Kim is one of less than 200 master sommeliers in North and South America nominated by an organization called the Court of Master Sommeliers.

Kim earned the title in 2018 after going through a process that took about a decade and included several reviews.

“It’s a pretty intense process,” Kim said. “It’s a full-time job when you do it. There are a lot of great summits that don’t have this certification, so it’s not all. It’s a way of showing a guest that you are an expert in the field.

Kim began her professional culinary career in Las Vegas at Restaurant Charlie before becoming Wine Manager at Picasso Restaurant at Bellagio and Sommelier at Mandalay Bay.

Dominique Bertolone, senior vice president of food and beverage strategy for MGM Resorts, said the company was lucky to have Kim.

“Douglas has been a first-class hospitality professional throughout his career,” said Bertolone. “His customer-centric approach and his willingness to always go above and beyond to create memorable moments are the key to his success. “

A typical day for Kim includes coordinating with wine vendors and vendors as he works to create and maintain wine programs for establishments at 13 MGM resorts and hotels on the Strip.

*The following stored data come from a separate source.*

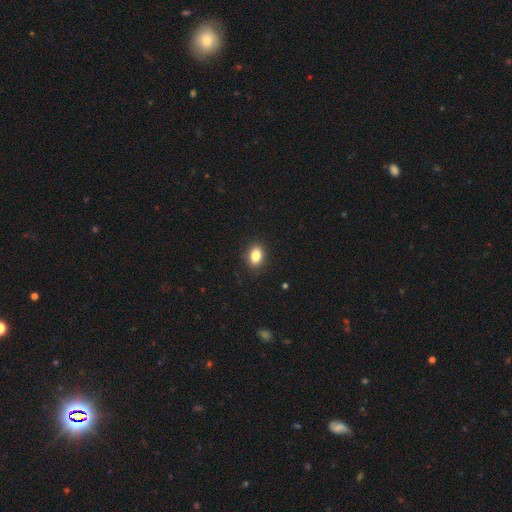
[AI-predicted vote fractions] smooth 84%, star or artifact 9%, featured or disk 6%. Down the decision tree: how rounded — in between (74%); merging — none (89%).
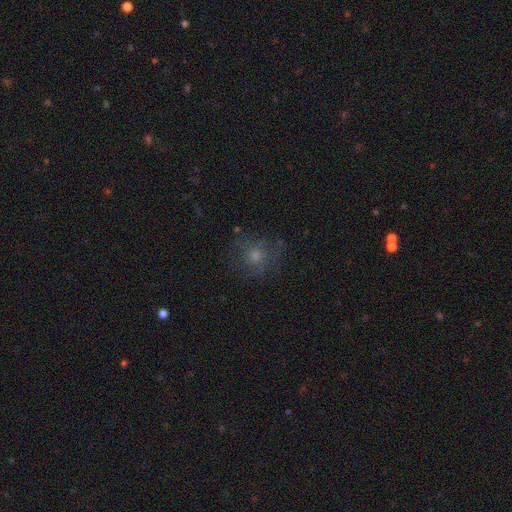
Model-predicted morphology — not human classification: Smooth or featured? smooth (54%)
How rounded? round (82%)
Merging? none (67%)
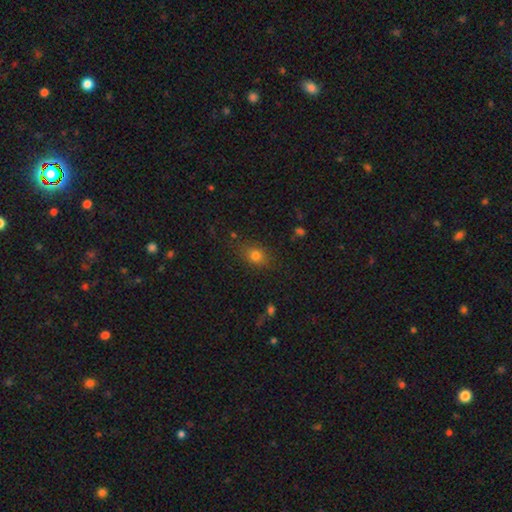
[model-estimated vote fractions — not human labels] A smooth galaxy with no disk features (78%) that is in between round and cigar-shaped (62%). Merging: none (80%).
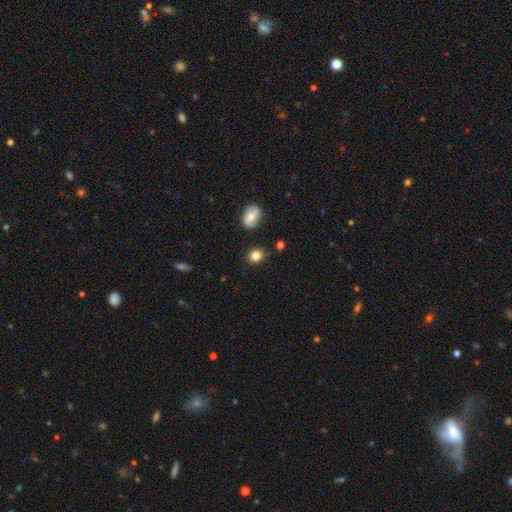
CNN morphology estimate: smooth-or-featured: smooth: 83% | star or artifact: 10% | featured or disk: 6%
  how-rounded: round: 79% | in between: 20% | cigar-shaped: 1%
  merging: none: 84% | minor disturbance: 10% | merger: 3% | major disturbance: 2%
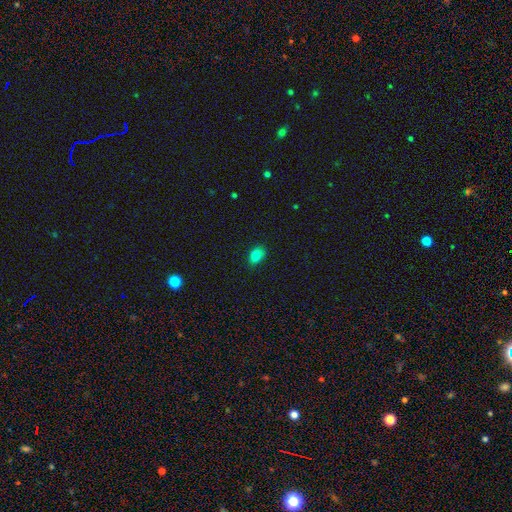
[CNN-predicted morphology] Smooth or featured? smooth (84%)
How rounded? in between (77%)
Merging? none (84%)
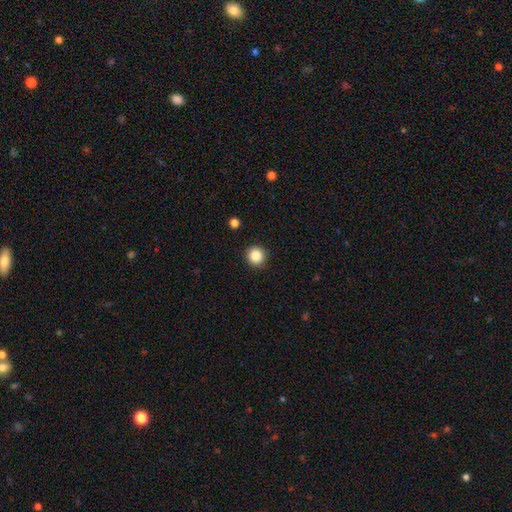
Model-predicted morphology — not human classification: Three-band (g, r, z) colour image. It shows a smooth galaxy with no disk features (87%) that is round (93%). Merging: none (91%).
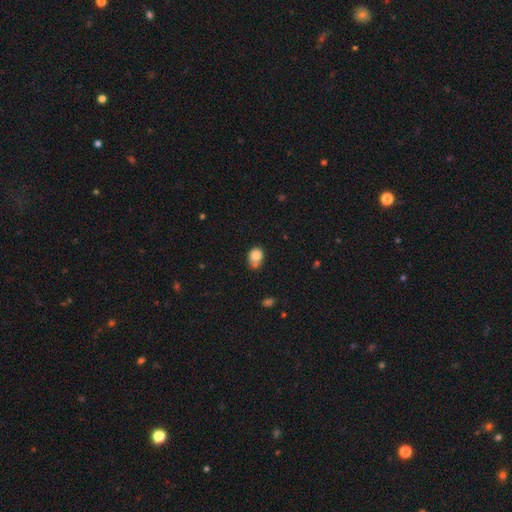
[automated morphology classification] The model was most divided on "how rounded": in between: 54%, round: 45%, cigar-shaped: 1%. Remaining: smooth or featured — smooth (82%); merging — none (48%).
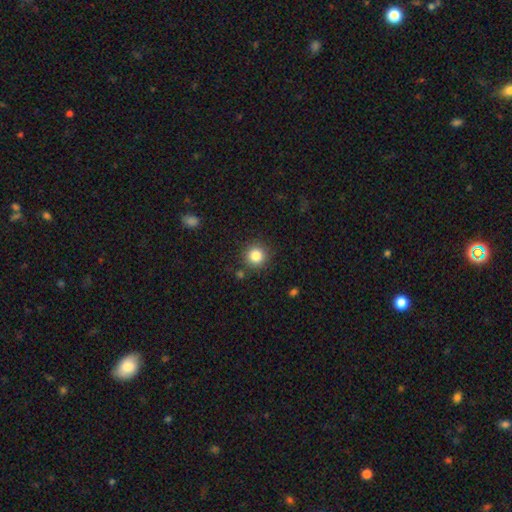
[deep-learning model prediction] Smooth or featured? smooth (84%)
How rounded? round (94%)
Merging? none (87%)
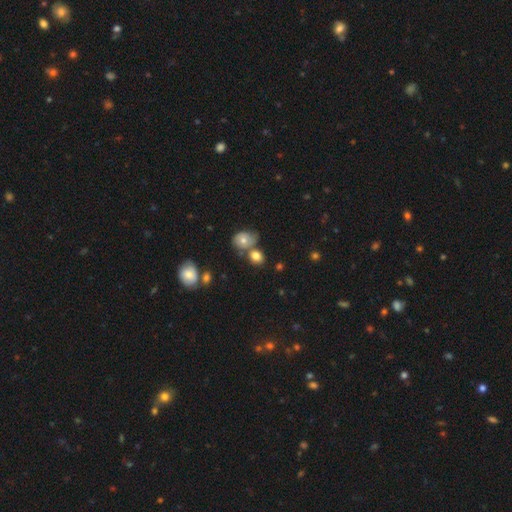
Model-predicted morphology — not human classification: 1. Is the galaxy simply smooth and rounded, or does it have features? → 76% smooth, 12% star or artifact, 12% featured or disk.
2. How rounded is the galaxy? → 63% round, 35% in between, 1% cigar-shaped.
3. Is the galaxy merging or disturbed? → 55% none, 27% merger, 13% minor disturbance, 5% major disturbance.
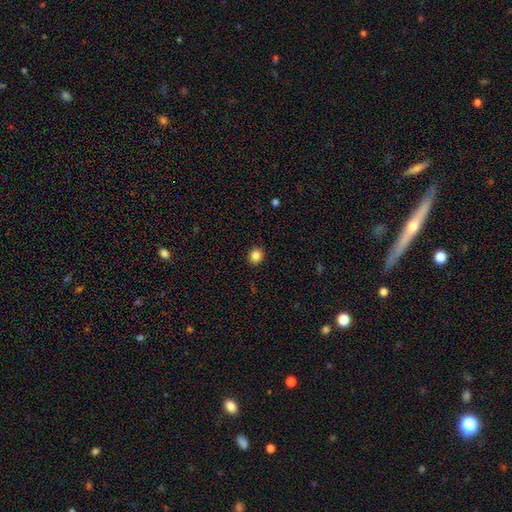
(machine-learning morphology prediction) This appears to be a smooth galaxy with no disk features (85%) that is round (81%). Merging: none (92%).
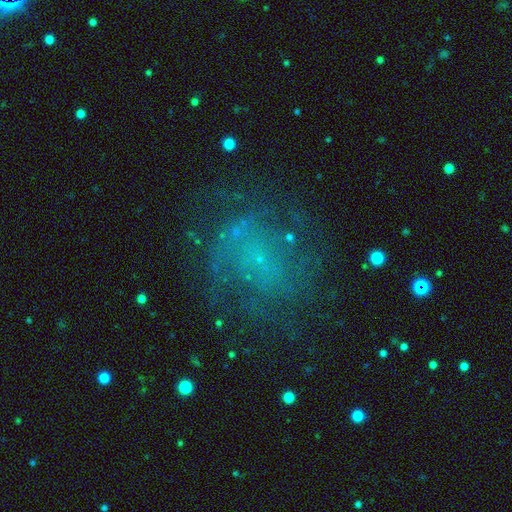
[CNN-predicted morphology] Smooth or featured? featured or disk (51%)
Edge-on disk? no (97%)
Merging? none (67%)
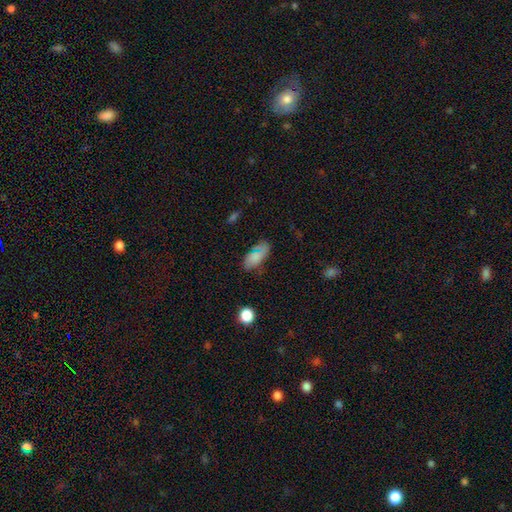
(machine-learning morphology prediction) The model was most divided on "merging": none: 66%, minor disturbance: 22%, major disturbance: 7%, merger: 4%. More confident: how rounded — in between (87%); smooth or featured — smooth (70%).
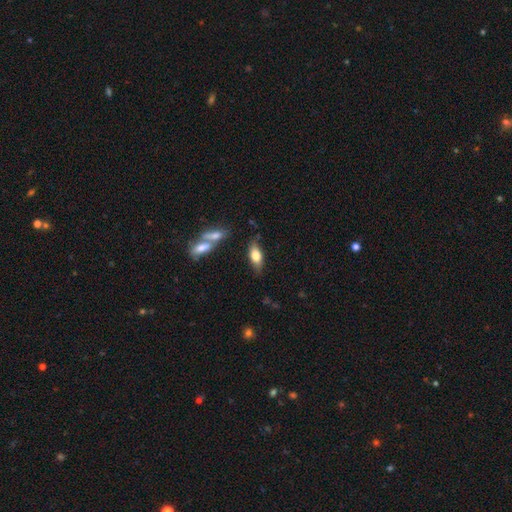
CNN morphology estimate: smooth-or-featured: smooth: 73% | featured or disk: 20% | star or artifact: 7%
  how-rounded: in between: 81% | cigar-shaped: 16% | round: 3%
  merging: none: 71% | minor disturbance: 18% | merger: 7% | major disturbance: 4%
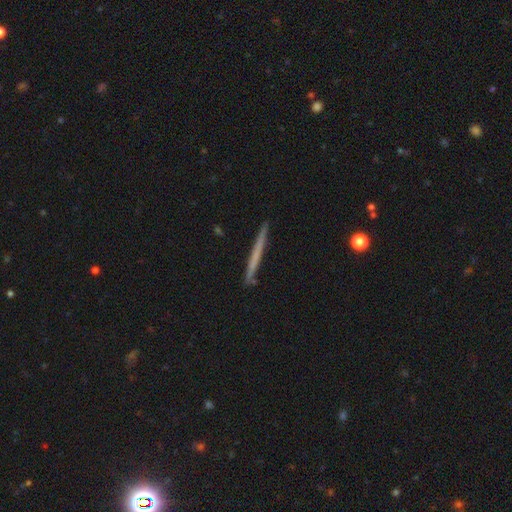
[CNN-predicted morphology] smooth 49%, featured or disk 45%, star or artifact 6%. Down the decision tree: merging — none (89%).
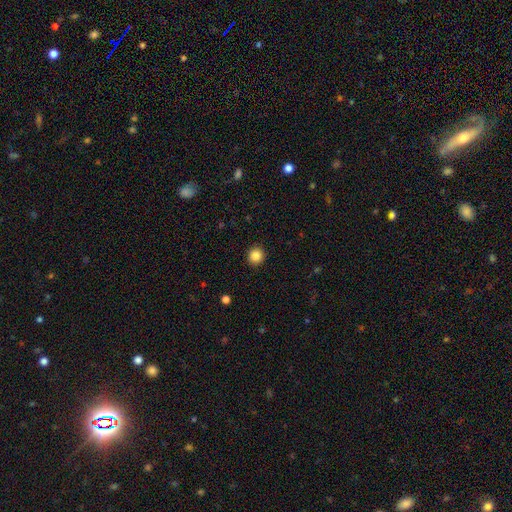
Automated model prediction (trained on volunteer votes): This is clearly a smooth galaxy (86%). How rounded: clearly round (92%). Merging: clearly none (92%).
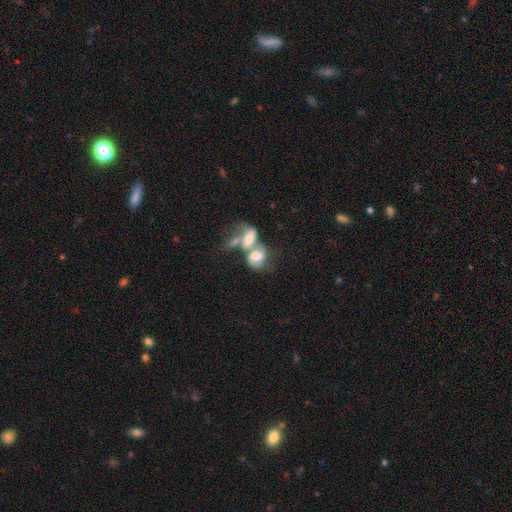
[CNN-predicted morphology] Smooth or featured: smooth — 57% (featured or disk — 34%)
How rounded: in between — 66% (round — 31%)
Merging: merger — 75% (none — 10%)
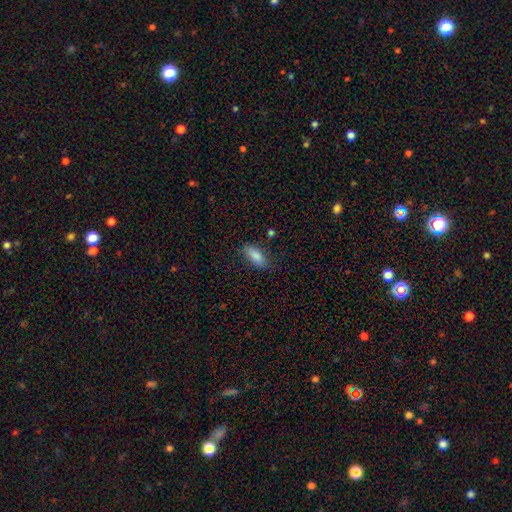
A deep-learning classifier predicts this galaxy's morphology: This is clearly a smooth galaxy (85%). How rounded: clearly in between (83%). Merging: likely none (77%).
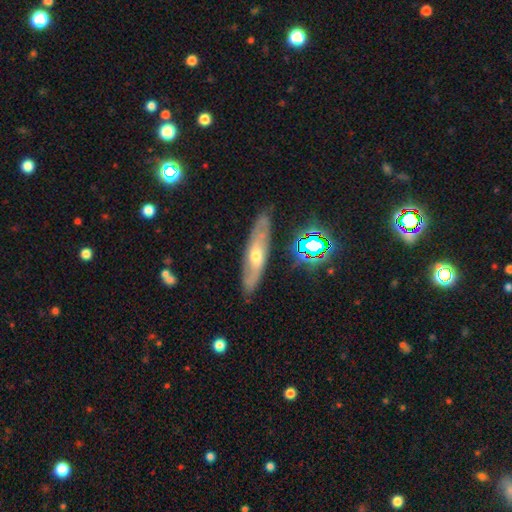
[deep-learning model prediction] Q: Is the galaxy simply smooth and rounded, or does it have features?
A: featured or disk — 61%.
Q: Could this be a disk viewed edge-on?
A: no — 59%.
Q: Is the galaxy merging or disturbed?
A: none — 83%.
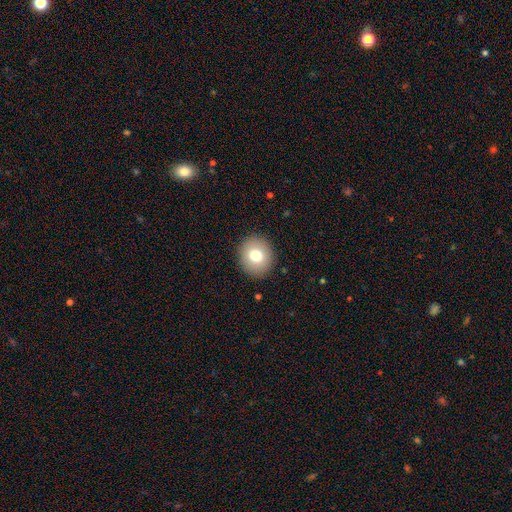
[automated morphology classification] The model was most divided on "smooth or featured": smooth: 76%, featured or disk: 14%, star or artifact: 10%. More confident: merging — none (91%); how rounded — round (84%).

“There’s a lot of administrative stuff to do, so it’s not always glamorous,” Kim said. “I send a lot of emails every day. Ultimately, I like to go to the different restaurants themselves and talk to the sommeliers to see what they need and how I can best help them. My job is different every day.

He said his favorite part of the job is putting a new wine on a restaurant’s list. “I like to say that I don’t have a personal wine cellar, I have MGM as a wine cellar,” he said.

Kim said he liked a good glass of wine but didn’t have a favorite. In fact, if he has a drink at home, it’s often a bourbon on the rocks or a Japanese beer, he says.